Но я сама подводила ее к людям. Молодым и старым. Ее всегда окружали только добрые люди. Я очень следила за этим. Но, в общем-то, мне это было не трудно. Она сама притягивала только очень добрых, чутких людей. Все любили ее. Любили смотреть, как она «смотрит» на мир.

Но сейчас все по-другому. Мир взрослых – другой мир. Она не понимает его. А я…, я сама не разобралась во взрослом мире тоже.

И вот она уже взрослая девушка. Я вижу, как мужчины интересуются ею, и я в ужасе. Слава Богу, сказала я, что она слепоглухонемая. Они пугаются этого мгновенно. Но…, – Вера зашептала, – вдруг она сама…, я не успею, не смогу…это же природа, она упряма…

– Кто? Ната? – Изольда имела возможность наблюдать несколько лет за девочкой, с разницей в несколько месяцев, и не могла не отметить ее природное приятие мира. Вряд ли она могла уметь упрямствовать.

Вера застыла. Она уже успела забыть, что говорила перед этим. Она стояла, ее уже трясло.

– Да, да. Я панически боюсь людей, – испуганно повторила Вера. – Ната привыкла верить. Она верит всем. Стоит ее только взять за руку, и она пойдет, за кем угодно и куда угодно. Ужас! Я сама всю жизнь, всю жизнь учила ее этому. – Вера обхватила голову руками.

Изольда не выдержала.

– Вера, вы напрасно так казните себя. Ни одна мать не может оградить своего ребенка от несчастья. Ни одна мать не может проторить ему счастливую судьбу даже ценою своей жизни.

Вера замерла. Прислушалась. Изольда еще раз повторила эти слова.

– Вера, – вдруг встрепенулась Изольда, – вы ни разу не закурили! Ведь вы же курите, правда? И очень много. Я видела.

Вера ничуть не смутилась.

– Нет, Изольда. Я могу не курить. Не пить мне сложнее. – Она снова села. – А закурила я, когда Рената увидела. Он проходил целую неделю мимо меня и не замечал этого. Вот тогда я и закурила. Я ведь грешным делом подумала, что он ко мне приехал, пока догадалась, что он навсегда забыл обо мне. А может, и не помнил вовсе.

Я, как только его увидела, сразу подумала, что моим мучениям конец пришел. Я даже смеялась во сне первую ночь. Я ведь все еще ждала его. Надеялась. Мне нужно было на кого-то опереться. Устала я… одна. Я думала, что вымолила его у судьбы…

Вера полезла за сигаретой, но поняла, что сигареты нет, села и продолжила.

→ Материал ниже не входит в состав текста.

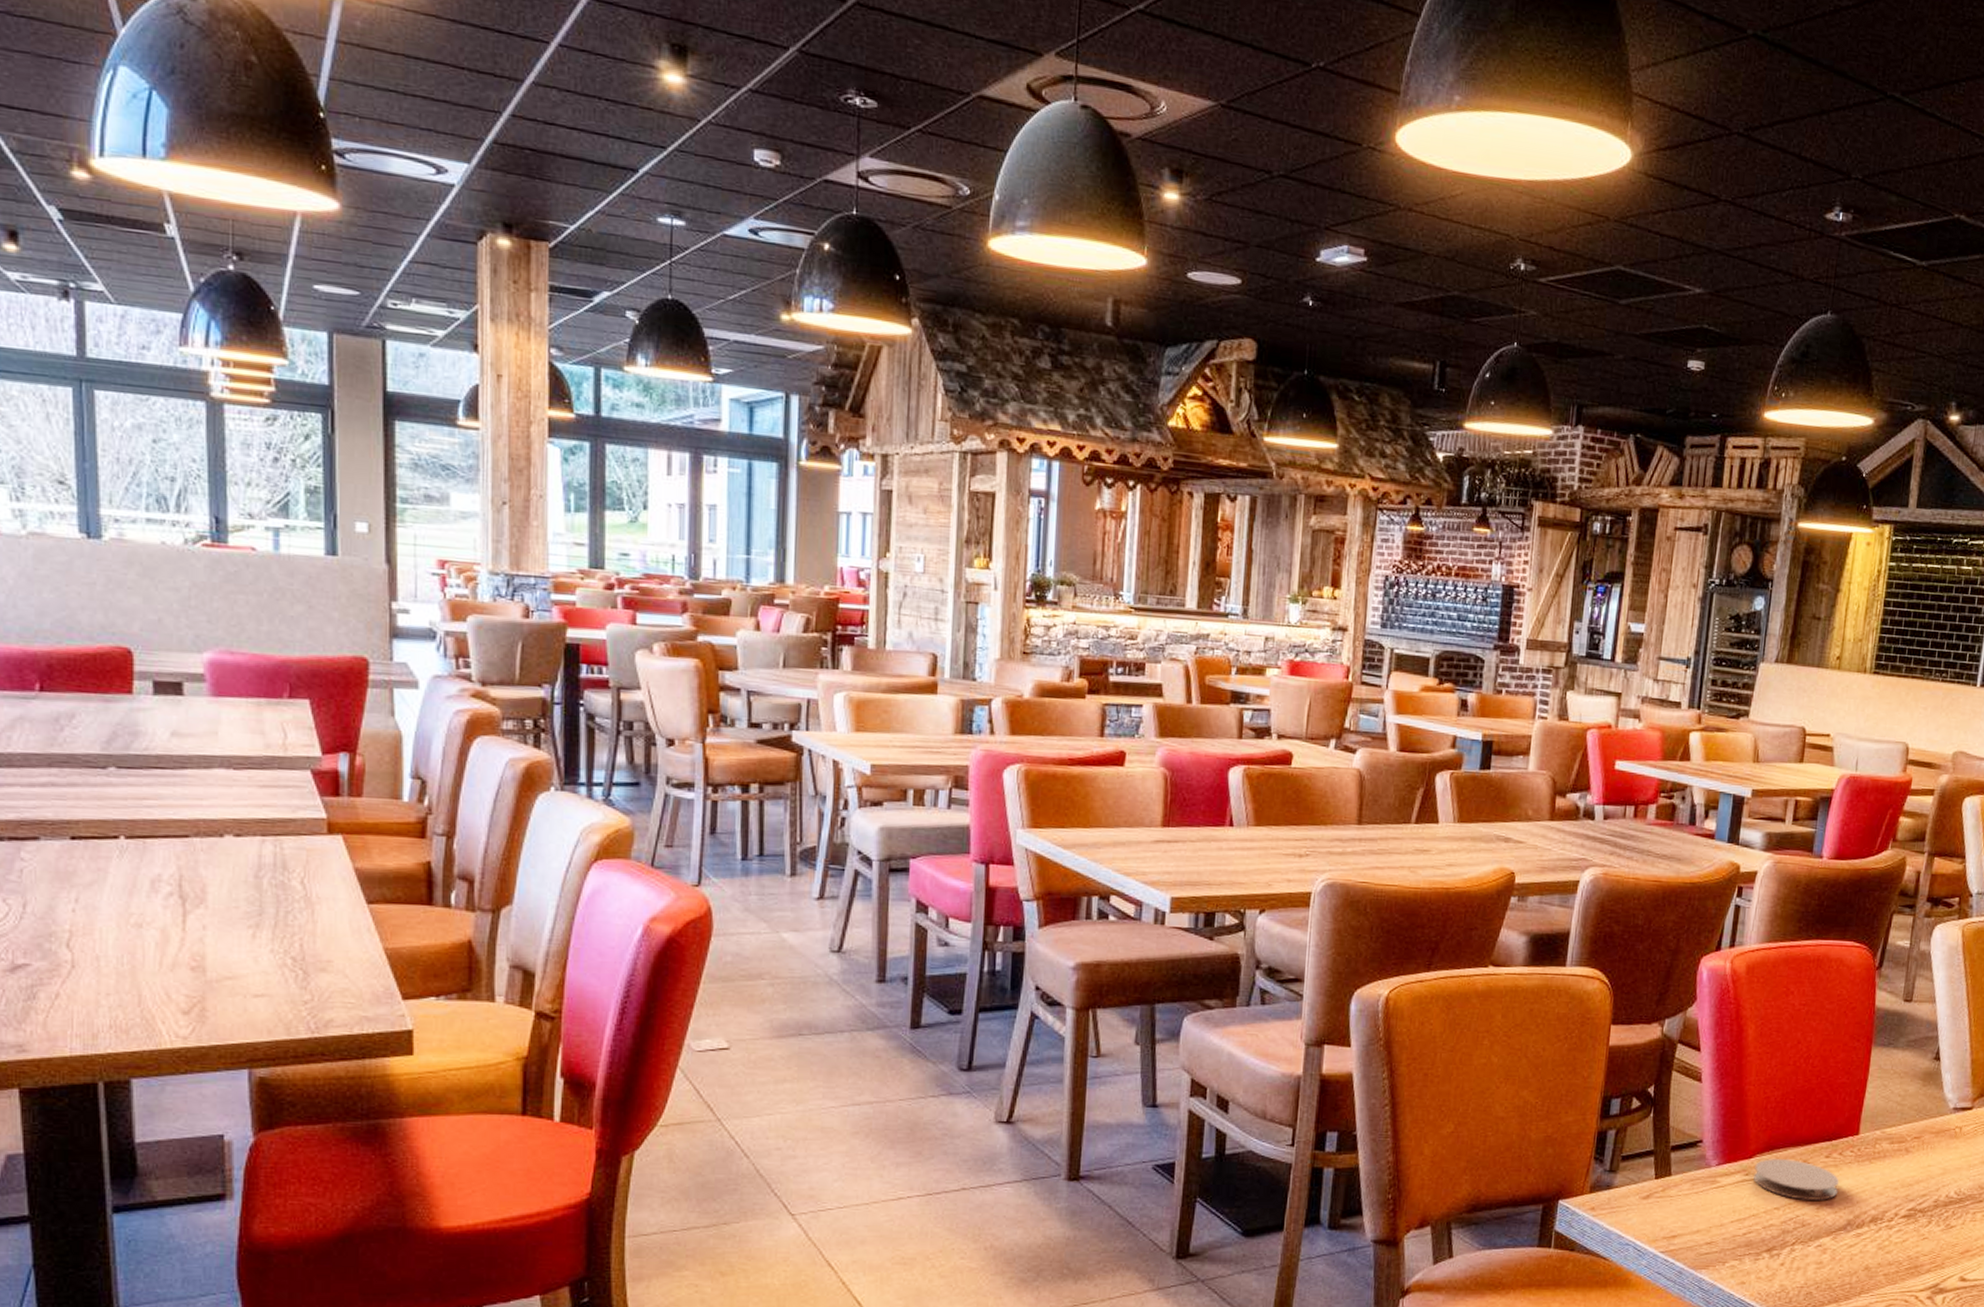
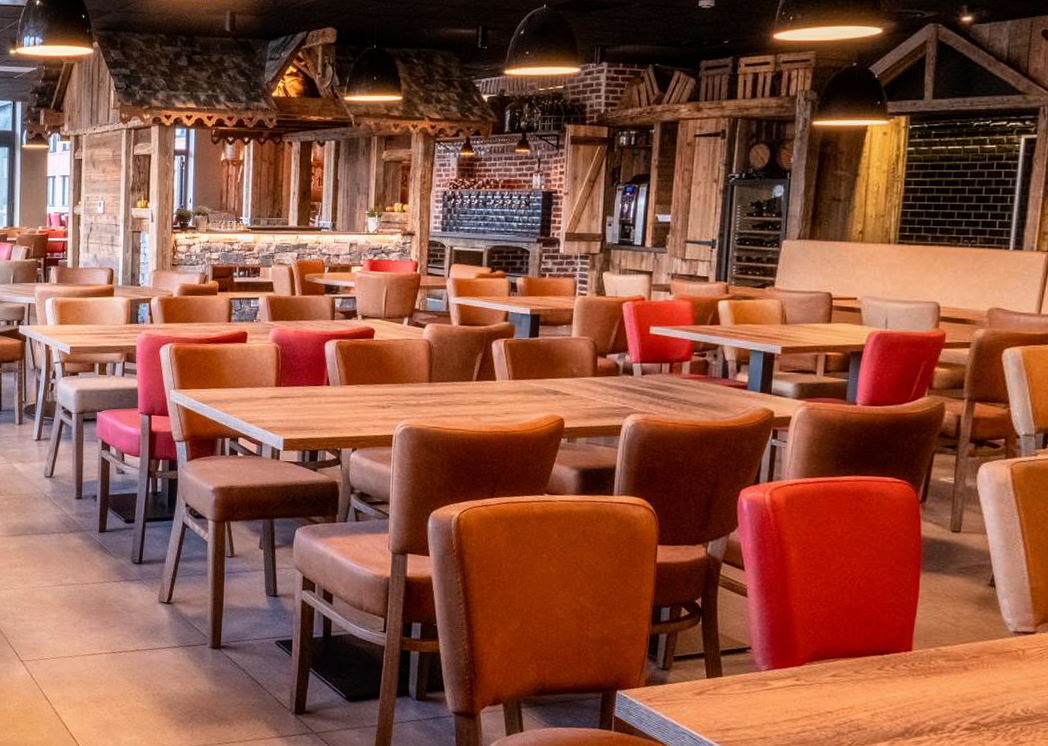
coaster: present [1753,1159,1839,1200] -> none [804,667,894,708]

– Мое сердце оборвалось, когда он увидел Нату из окна… Я видела, как выпало у него из рук полотенце. Он не заметил этого. Он смотрел на нее, как на чудо. Он умирал, глядя на нее и видя, как Ян бежит к моей девочке. Я не выдержала и отхлестала его ложными подозрениями. Он был в гневе. Как он был красив! Я сама чуть с ума не сошла… во второй раз.

– Вы любили его когда-то?

– Я? Я… я и сейчас люблю его. Он знает. Я ведь и не курю, потому что он не выносит сигаретного дыма.

– Вы сказали ему о своей любви? – удивилась Изольда.

– Нет.

– Тогда, почему вы считаете, что он знает об этом? – недоумевала она.

– Он просил моего согласия, молил меня о возможности подойти к Нате, хотя не догадывался о ее недугах, и мог это сделать, как он блестяще делал, и без меня. Но он счел своим долгом испросить мое прощение, прежде чем коснуться любви. Я сказала ему, что она – это все, что есть у меня. Самое дорогое и родное мне существо. Что она моя… дочь.

Я была в ужасе, я хотела, чтобы он остановился, я понимала, что он может ненароком обидеть мое дитя. Но он был глух к моим словам.

Он сник и испугался всего на секунду, услышав, что она моя дочь, но потом он забыл обо всем на свете и молил встречи с нею, одновременно прося, вымаливая у меня прощения…

Я испугалась еще больше. Я готова была растоптать, стереть его с лица земли, но я не могла, не могла теперь остановить его. Он уже стоял и был в одном порыве. Я знала, знаю его. Он ничего не боится. Как психопат. Он всегда был таким.